OneStat.com Web Analytics Trust People (once an Englishman in Philly): Mindless leftism

Monday, February 27, 2006

Mindless leftism

So the British gender pay gap "is the largest in Europe" (note the quotation marks, they mean you can make a story say what you want, without checking its integrity, so long as someone's stupid enough to say it).

Why is this, you may ask. Well, according to one of the members of the group which drew up the report which makes this shocking assertion:

"It is because of structural problems; because of young girls' choices in schools and the fact that our careers education system completely fails to make them realise that the choices they make will determine what they earn"

So, for whatever reason, girls are making the wrong choices and are then paying for them later in life.

The response to this? Empower them and offer incentives to make better choices, surely?
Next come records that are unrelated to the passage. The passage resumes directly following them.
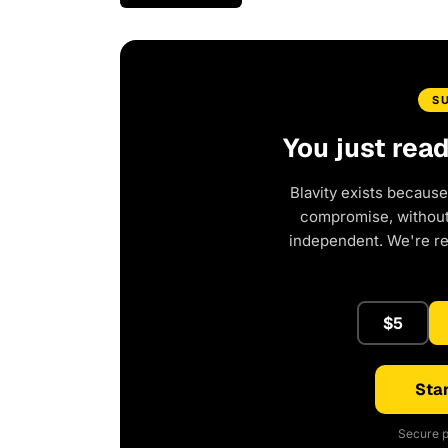
S
You just rea
Blavity exists because
compromise, without 
independent. We're r
$5
Star
Secure p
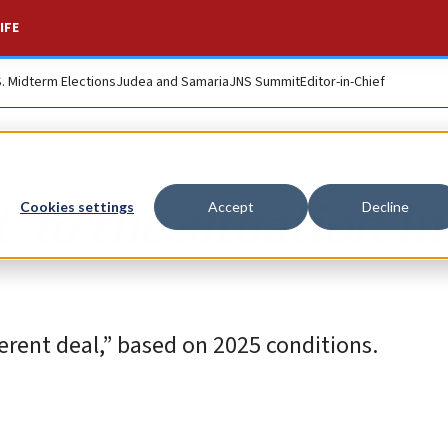
IFE
S. Midterm Elections
Judea and Samaria
JNS Summit
Editor-in-Chief
 to the situation in
Cookies settings
Accept
Decline
fferent deal,” based on 2025 conditions.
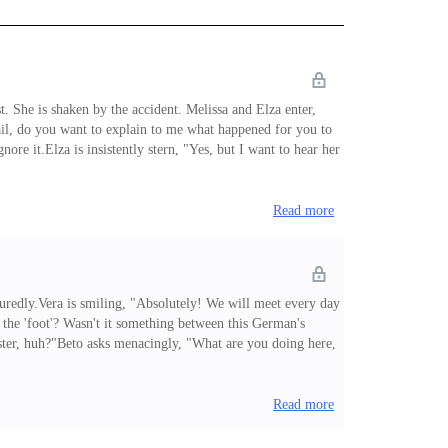
. She is shaken by the accident. Melissa and Elza enter,
ail, do you want to explain to me what happened for you to
ore it.Elza is insistently stern, "Yes, but I want to hear her
use you don't order me!""But, what's going on, that all maids
Read more
redly.Vera is smiling, "Absolutely! We will meet every day
 the 'foot'? Wasn't it something between this German's
sister, huh?"Beto asks menacingly, "What are you doing here,
it him? Wasn't the shot you took last year enough?""Vera,
in this vicious ci
Read more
Don't be so silly. The leftists know the answer. It's not the fault of the women and girls who make financially - I won't say entirely - poor decisions. Those who drew up the report they're actually relying on must be wrong. It's society's fault, the state's fault, nay, the fault of those who make financially better decisions. They must pay!
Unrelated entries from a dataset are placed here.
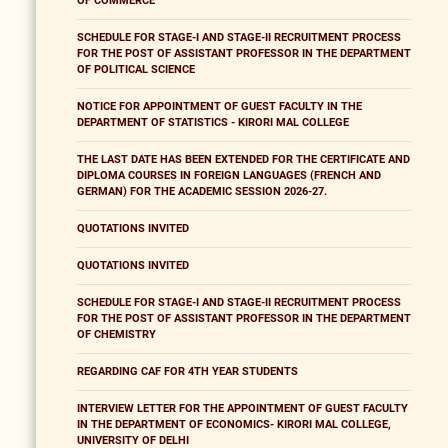
OF COMMERCE
SCHEDULE FOR STAGE-I AND STAGE-II RECRUITMENT PROCESS
FOR THE POST OF ASSISTANT PROFESSOR IN THE DEPARTMENT
OF POLITICAL SCIENCE
NOTICE FOR APPOINTMENT OF GUEST FACULTY IN THE
DEPARTMENT OF STATISTICS - KIRORI MAL COLLEGE
THE LAST DATE HAS BEEN EXTENDED FOR THE CERTIFICATE AND
DIPLOMA COURSES IN FOREIGN LANGUAGES (FRENCH AND
GERMAN) FOR THE ACADEMIC SESSION 2026-27.
QUOTATIONS INVITED
QUOTATIONS INVITED
SCHEDULE FOR STAGE-I AND STAGE-II RECRUITMENT PROCESS
FOR THE POST OF ASSISTANT PROFESSOR IN THE DEPARTMENT
OF CHEMISTRY
REGARDING CAF FOR 4TH YEAR STUDENTS
INTERVIEW LETTER FOR THE APPOINTMENT OF GUEST FACULTY
IN THE DEPARTMENT OF ECONOMICS- KIRORI MAL COLLEGE,
UNIVERSITY OF DELHI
Katherine Rake, from the Fawcett Society - an organisation which campaigns for equality for women - said that widespread discrimination was a major contributor to the pay gap.

"It is not so much the pay gap that is the issue, it is the fact that women are not getting in to the best jobs. Women nearly always end up in low paid menial jobs. Business need to understand that women are quite capable of juggling a career and a family, and they should not be discriminated aginst for doing so."

Derek Simpson, general secretary of Amicus, said the report had "deliberately missed the point," adding that without compulsory pay audits, women will have to wait until "Doomsday" to earn the same as men.

So, some women earn less because they make choices which lead to them earning less. To rectify this, you completely skew any system of incentives we use to encourage people to make beneficial choices for themselves.

Despite this, they still expect fewer people to make those undesirable choices? Idiots.

UPDATE: Perhaps there is a rightwards trend in Britain if this feedback from the BBC is anything to by.

1 Comments:

At 6:38 pm, Blogger Edward said...

Quite, but the problem is it doesn't suit their case to be measured and reasonable. They exist solely to whip up hysteria and add some veneer of apparent credibility to their point of view.